##### Selected excerpt
More conversations were occurring this week about Food Safety News 2.0. Publisher Bill Marler explained as much as can be explained about this in his column last Sunday.
For the editors, it gets us off our normal schedules to talk about why we do what we do now and how that might change. Since the beginning, we’ve had to define what it is that makes a Food Safety News story. We cannot compete if that definition is too broad, and we are going to disappoint a sophisticated readership base if we leave too much out. How we define our own “niche” will have much to do with our continued success.
If it’s a story about a pathogen that rides along on food and infects people, well’ that’s an easy one. When it’s something that makes people critically ill or kills them within days, it’s not hard to make a decision. We want to be the “gold standard” for outbreaks that involve E. coli, Salmonella, Listeria and other foodborne pathogens.
That’s why we’ve asked reporter Gretchen Goetz to break from her vacation France to go to Germany to cover the current outbreak of E. coli 0104:H4 that has sickened 600, sent 200 to hospitals, and already killed five. Ross Anderson, Mary Rothschild, and Bill Marler also have contributed to our coverage of the German outbreak.
Not all topics fall so easily into the food safety basket. The child obesity epidemic means some kids today are going to die sooner than their parents did. But for the most part, they’ve gotten fat eating and drinking food that is safe to eat. They just eat too damn much, and do not get anywhere near enough physical activity.
Strictly speaking, the child obesity epidemic is not about food safety. We’ve opted to cover the topic anyway because it fits into a food health category our readers want to know about. Still we pick and choose our way through child obesity, just as we do with organics, genetically modified food, food labeling, and on and on.
The goods new is we have made enough of an impact on the world that we have incoming information coming at us like a fire hose in the face. And, that’s also the bad news. We have a lot to sort out everyday just to know where to begin.
So as I think about every week that was, there are always those stories that we did not pursue because in the end we decided the food safety angle just was not there. Here are a couple of examples from the past week:
Oprah
Thousands of stories were written in the past week about Oprah ending her 25-year run on daytime television. (I never saw a single show, but it must have been good to have lasted that long.) On her last day, 4,700 stories marking the end appeared around the world.
But one story captured my attention and almost caused me to replay the “veggie libel” lawsuit some Texas cattlemen brought against Oprah, a suit she prevailed in against the odds at trial in Amarillo. That one story was in the Amarillo Globe News and it quoted Paul Engler, who sued Oprah and lost. Engler, who chairs Cautus Feeders, was asked by the local newspaper if he’d do it again. “Absolutely, ” he said. “I wouldn’t hesitate 35 seconds.”
The Amarillo cattlemen sued Oprah under the Texas law that makes it a civil wrong to “knowingly making a false statement that disparaged a perishable food product,” which came to be called the “veggie libel law.” The judge withdrew that law from consideration before a Texas jury acquitted Oprah on a broader law designed to prevent false or disparaging statements about a specific business — in this case, the cattle owned by the plaintiffs who sued Oprah for $10 million.
##########
##### Provided material
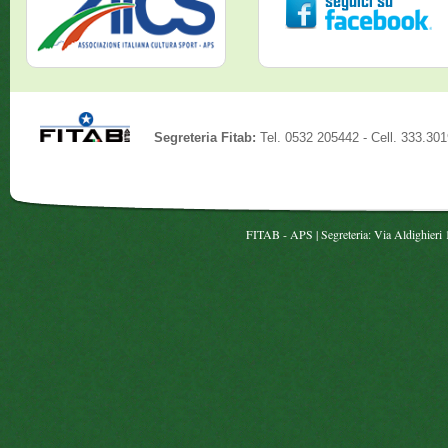
Segreteria Fitab:
Tel. 0532 205442 - Cell. 333.30
FITAB - APS | Segreteria: Via Aldighieri 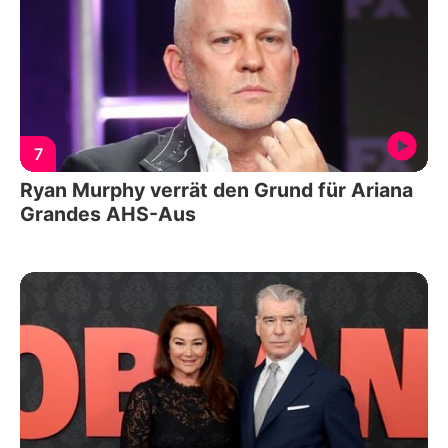
7
Ryan Murphy verrät den Grund für Ariana
Grandes AHS-Aus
##########
* _Activity 1_
Answer these questions about the Food Safety News column:
(a) Which reporter was asked to leave her vacation to cover the outbreak in Germany?
(b) How many stories marking the end of Oprah's show appeared around the world on her last day?
(c) For how much money did the plaintiffs sue Oprah?
* _Activity 2_
Print everything in the Food Safety News column from "The Amarillo cattlemen" down to "for $10 million.".
* _Activity 3_
List every person the Food Safety News column names as covering the German E. coli outbreak.
The records come from a different source than the text.

* _Exercise output 1_
(a) Gretchen Goetz
(b) 4,700
(c) $10 million

* _Exercise output 2_
The Amarillo cattlemen sued Oprah under the Texas law that makes it a civil wrong to “knowingly making a false statement that disparaged a perishable food product,” which came to be called the “veggie libel law.” The judge withdrew that law from consideration before a Texas jury acquitted Oprah on a broader law designed to prevent false or disparaging statements about a specific business — in this case, the cattle owned by the plaintiffs who sued Oprah for $10 million.

* _Exercise output 3_
Gretchen Goetz
Ross Anderson
Mary Rothschild
Bill Marler